De l'avis de Maxim Fortin, l'approche entrepreneuriale des Chagnon n'a pas servi les intérêts des organismes financés.

« André Chagnon a réussi en affaires, oui, mais ça ne suffit pas. Ce n'est pas parce qu'on lui confie des responsabilités au niveau de l'action sociale que ça va nécessairement fonctionner et être efficace pour lutter contre la pauvreté », explique-t-il.

François Lagarde, de la FLAC, rappelle pour sa part que les associations avec le gouvernement du Québec n'ont pas été renouvelées au-delà de 2020. Il est donc d'avis que le rapport de l'IRIS est illustratif d'une période qui est maintenant du passé. Il ajoute par ailleurs que les propos rapportés par l'IRIS ne sont pas représentatifs de l'ensemble des opinions dans le milieu communautaire.

De plus, dit-il, les critiques évoquées avaient déjà été reconnues par la Fondation et elle travaille justement à améliorer et à actualiser ses orientations pour mieux répondre aux besoins des organismes communautaires.

Fin des partenariats et inquiétude pour le futur

Bien que plusieurs organismes communautaires aient été critiques des partenariats publics philanthropiques, la fin de l'expérience n'est pas reçue avec soulagement par Nancy Harvey. Les organismes qu'elle représente sont inquiets et plutôt pessimistes quant à ce que leur réserve le futur.

En raison du sous-financement chronique du gouvernement québécois, leur seule option est de se tourner vers les fondations privées ou le financement par projet, avec les désavantages que cela représente, déplore Maxim Fortin. Il exhorte le gouvernement à repenser le financement du milieu communautaire.

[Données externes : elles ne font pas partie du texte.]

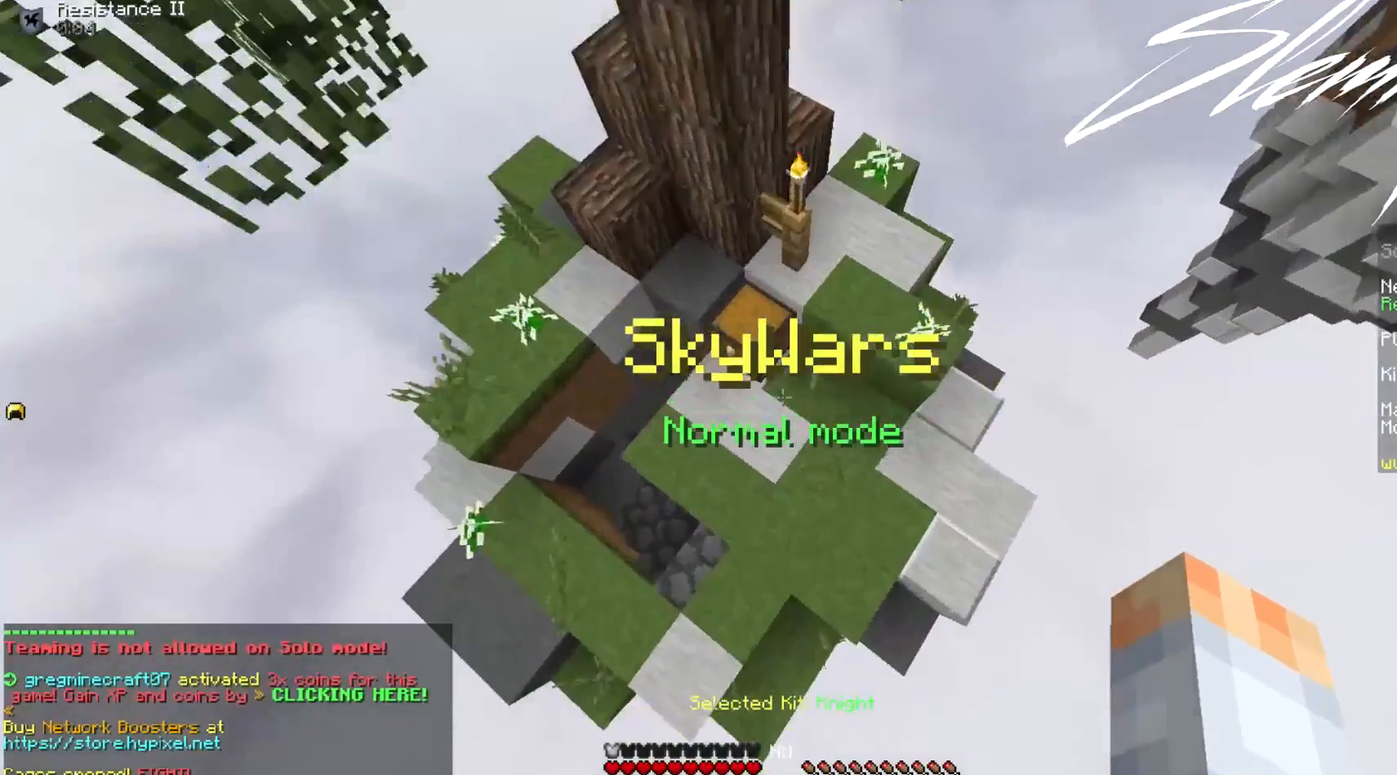
{"keys": [], "mouse": [], "events": []}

« Dans la mesure où ces partenariats-là vont se terminer, il serait grand temps pour l'État québécois d'amorcer une réflexion sur la place que doit occuper l'action communautaire et quel type de financement on va lui apporter », lance-t-il.

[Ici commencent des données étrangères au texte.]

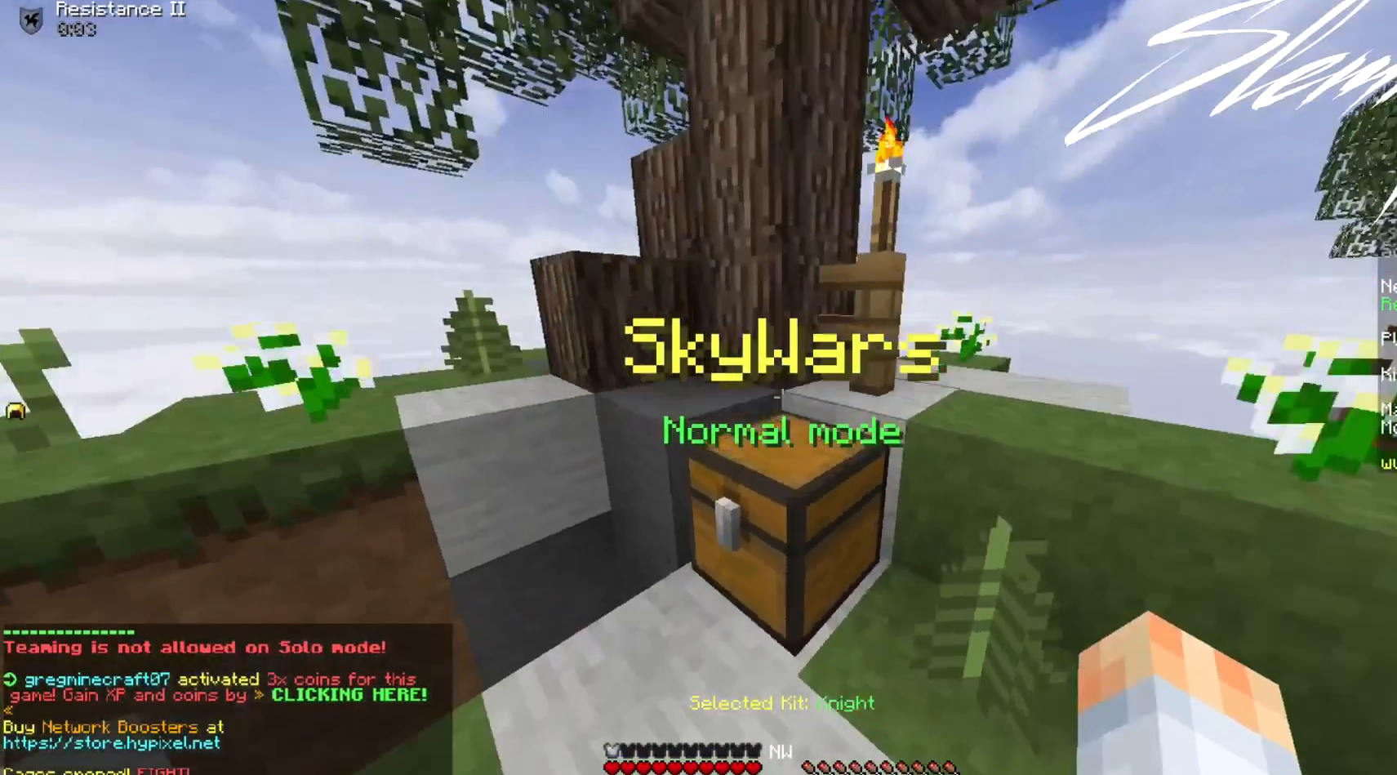
{"keys": ["s"], "mouse": [], "events": [[133, "mouse_right", "up"], [167, "w", "up"], [367, "mouse_right", "down"], [467, "mouse_right", "up"], [467, "s", "down"]]}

La période qui s'annonce ne sera pas de tout repos pour ces organismes. Selon le chercheur, « ces groupes-là se retrouvent le bec à l'eau », dans une situation où ils vont « peut-être devoir procéder à des coupures de postes, réduire les activités et les services qu'ils offrent ».

De son côté, François Lagarde promet que la FLAC continuera de financer le milieu communautaire en matière lutte contre la pauvreté, mais qu'elle le fera de manière différente. « On a convenu que pour jouer nos rôles respectifs, c'est peut-être mieux de continuer à collaborer ensemble, mais de ne plus fusionner nos ressources », présente-t-il.

Nancy Harvey souhaite quant à elle que le milieu communautaire trouve bientôt une option de financement plus stable et moins interventionniste.

Elle espère que la campagne Engagez-vous pour le communautaire, qui revendique 475 millions de dollars en financement public assorti d'un réinvestissement dans les services publics, aura des échos à l'Assemblée nationale en cette période préélectorale.